3. Continuous Integration/Continuous Delivery (CI/CD)

Best practices for DevOps teams include CI/CD. By automating integration and delivery, development teams can focus on meeting business requirements while ensuring code quality and security.

With this coding philosophy and set of practices, development teams can frequently implement small code changes and check them into a version control repository, where they are automatically built, packaged, tested, and deployed to selected environments, including development, quality assurance, and production.

In our scenario, the DevOps team sets up a CI/CD pipeline to automate the integration and deployment of code changes. Whenever developers commit code to the version control repository, this pipeline is automatically triggered, integrating and testing the code changes and deploying the code to predefined environments, like development, quality assurance, staging, and production.

4. Containerization

Much has been written about containerization, its principles, and its practice, including in this text. Therefore, let us take a closer look at the role of DevOps in our use case. Each microservice is containerized using containerization software like Docker, allowing the DevOps team to package the application and its dependencies into lightweight, portable containers. This ensures consistency and enables smooth deployment across different platforms and environments.

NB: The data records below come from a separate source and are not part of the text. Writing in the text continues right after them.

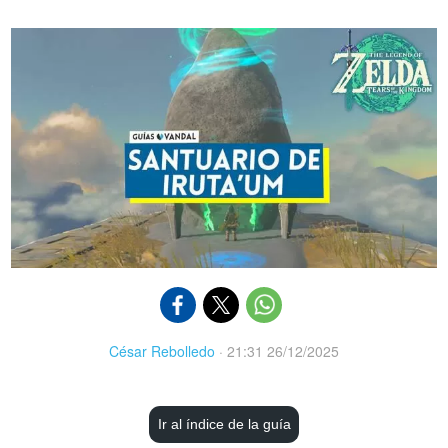
César Rebolledo
·
21:31 26/12/2025
Ir al índice de la guía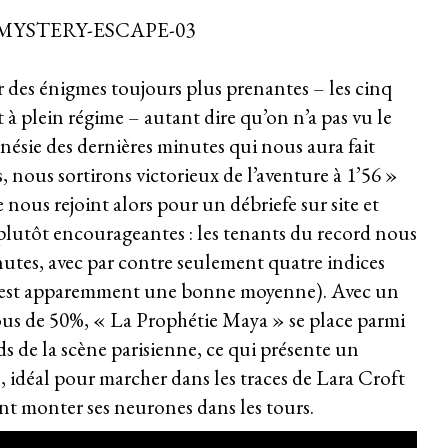
des énigmes toujours plus prenantes – les cinq
 à plein régime – autant dire qu’on n’a pas vu le
énésie des dernières minutes qui nous aura fait
 nous sortirons victorieux de l’aventure à 1’56 »
re nous rejoint alors pour un débriefe sur site et
s plutôt encourageantes : les tenants du record nous
utes, avec par contre seulement quatre indices
i est apparemment une bonne moyenne). Avec un
sous de 50%, « La Prophétie Maya » se place parmi
ds de la scène parisienne, ce qui présente un
, idéal pour marcher dans les traces de Lara Croft
ant monter ses neurones dans les tours.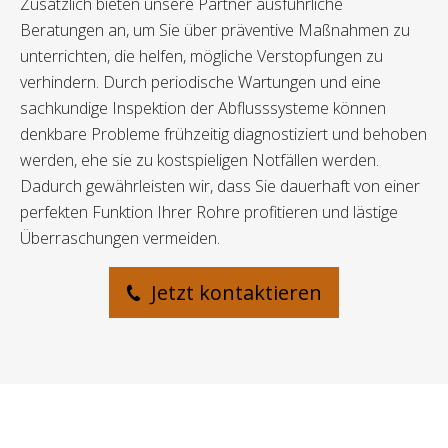
Zusätzlich bieten unsere Partner ausführliche
Beratungen an, um Sie über präventive Maßnahmen zu
unterrichten, die helfen, mögliche Verstopfungen zu
verhindern. Durch periodische Wartungen und eine
sachkundige Inspektion der Abflusssysteme können
denkbare Probleme frühzeitig diagnostiziert und behoben
werden, ehe sie zu kostspieligen Notfällen werden.
Dadurch gewährleisten wir, dass Sie dauerhaft von einer
perfekten Funktion Ihrer Rohre profitieren und lästige
Überraschungen vermeiden.
Jetzt kontaktieren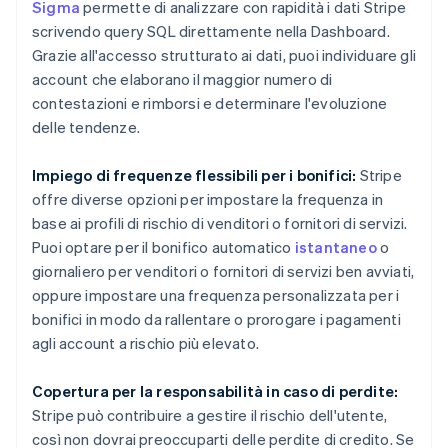
Sigma
permette di analizzare con rapidità i dati Stripe
Brasile
scrivendo query SQL direttamente nella Dashboard.
Português
English
Bulgaria
Grazie all'accesso strutturato ai dati, puoi individuare gli
English
account che elaborano il maggior numero di
Canada
contestazioni e rimborsi e determinare l'evoluzione
English
Français
delle tendenze.
Cina continentale
简体中文
English
Cipro
Impiego di frequenze flessibili per i bonifici:
Stripe
English
offre diverse opzioni per impostare la frequenza in
Croazia
base ai profili di rischio di venditori o fornitori di servizi.
English
Italiano
Puoi optare per il bonifico automatico
istantaneo
o
Danimarca
giornaliero per venditori o fornitori di servizi ben avviati,
English
Emirati Arabi Uniti
oppure impostare una frequenza personalizzata per i
English
bonifici in modo da rallentare o prorogare i pagamenti
Estonia
agli account a rischio più elevato.
English
Finlandia
Copertura per la responsabilità in caso di perdite:
English
Svenska
Stripe può contribuire a gestire il rischio dell'utente,
Francia
così non dovrai preoccuparti delle perdite di credito. Se
Français
English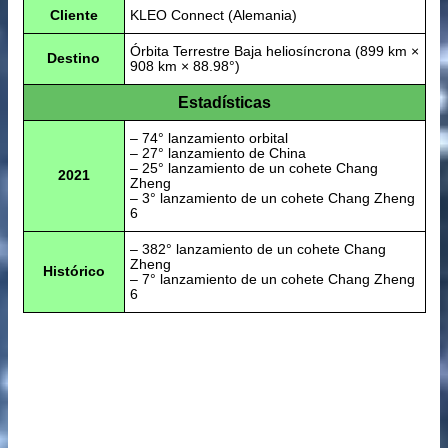
Cliente
KLEO Connect (Alemania)
Órbita Terrestre Baja heliosíncrona (899 km ×
Destino
908 km × 88.98°)
Estadísticas
– 74° lanzamiento orbital
– 27° lanzamiento de China
– 25° lanzamiento de un cohete Chang
2021
Zheng
– 3° lanzamiento de un cohete Chang Zheng
6
– 382° lanzamiento de un cohete Chang
Zheng
Histórico
– 7° lanzamiento de un cohete Chang Zheng
6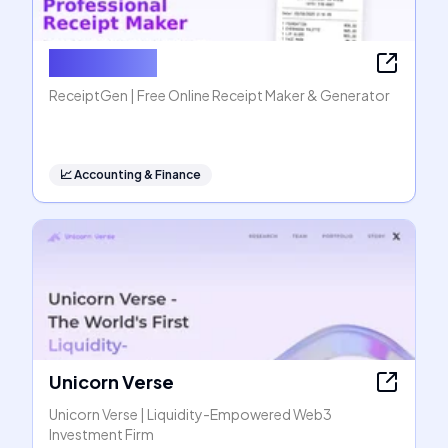
ReceiptGen
ReceiptGen | Free Online Receipt Maker & Generator
📈
Accounting & Finance
Unicorn Verse
Unicorn Verse | Liquidity-Empowered Web3
Investment Firm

5. Container Orchestration

The DevOps team uses a container orchestration platform like Kubernetes to automate the deployment, networking, and scaling of the containers. Kubernetes ensures the platform is highly available by handling the scaling, security, and resources based on demand.

6. Monitoring and Observability

The Google Cloud Architecture Center describes monitoring and observability as “tooling or a technical solution” that allows DevOps teams to monitor (or “watch and understand the state of systems”) and observe or to “actively debug systems.”

Monitoring and observability metrics should report on and monitor the following:

  • Report on the overall health of the system
  • Report on the system state as experienced by customers
  • Monitor for critical business and systems metrics
  • Provide DevOps with the ability to understand and debug systems in production 
  • Discover and identify unknown unknowns
  • Trace, understand and diagnose infrastructure problems in production

Our AgriTech system includes monitoring and observability features to track the performance of the application and infrastructure. DevOps engineers set up monitoring dashboards and alerting systems to promptly detect and respond to any anomalies.

7. Collaboration and Communication

Agricultural experts, developers, and operations (DevOps) experts collaborate cross-functionally to meet the needs of farmers and agronomists. Regular meetings, stand-ups, and communication channels facilitate effective collaboration.

8. Security and Compliance

Recent data breaches and ongoing cyber threats underscore the importance of adopting continuous security and compliance measures.

Therefore, in our scenario, the DevOps team integrates security practices into the CI/CD pipeline to scan for vulnerabilities and ensure the end-to-end pipeline is continually secure. They also conduct regular security assessments and compliance checks to safeguard sensitive data and protect against cyber threats.

In Conclusion

As highlighted throughout this article, DevOps and cloud-native go hand in hand. They are deeply interconnected because DevOps practices provide the necessary tools, processes, and cultural values to effectively support the development, deployment, and scaling of cloud-native applications. Their symbiotic relationship fosters collaboration, automation, and CI/CD (continuous integration, continuous deployment), enabling organizations to develop and operate resilient, scalable, highly available cloud-native applications.

Moreover, as described in our AgriTech use case, a DevOps culture centered around collaboration, automation, continuous improvement, and delivering value to customers quickly and reliably forms an integral part of cloud-native application development. Organizations can break down barriers, increase efficiencies, and achieve better outcomes in their software development and operations efforts by promoting a DevOps culture.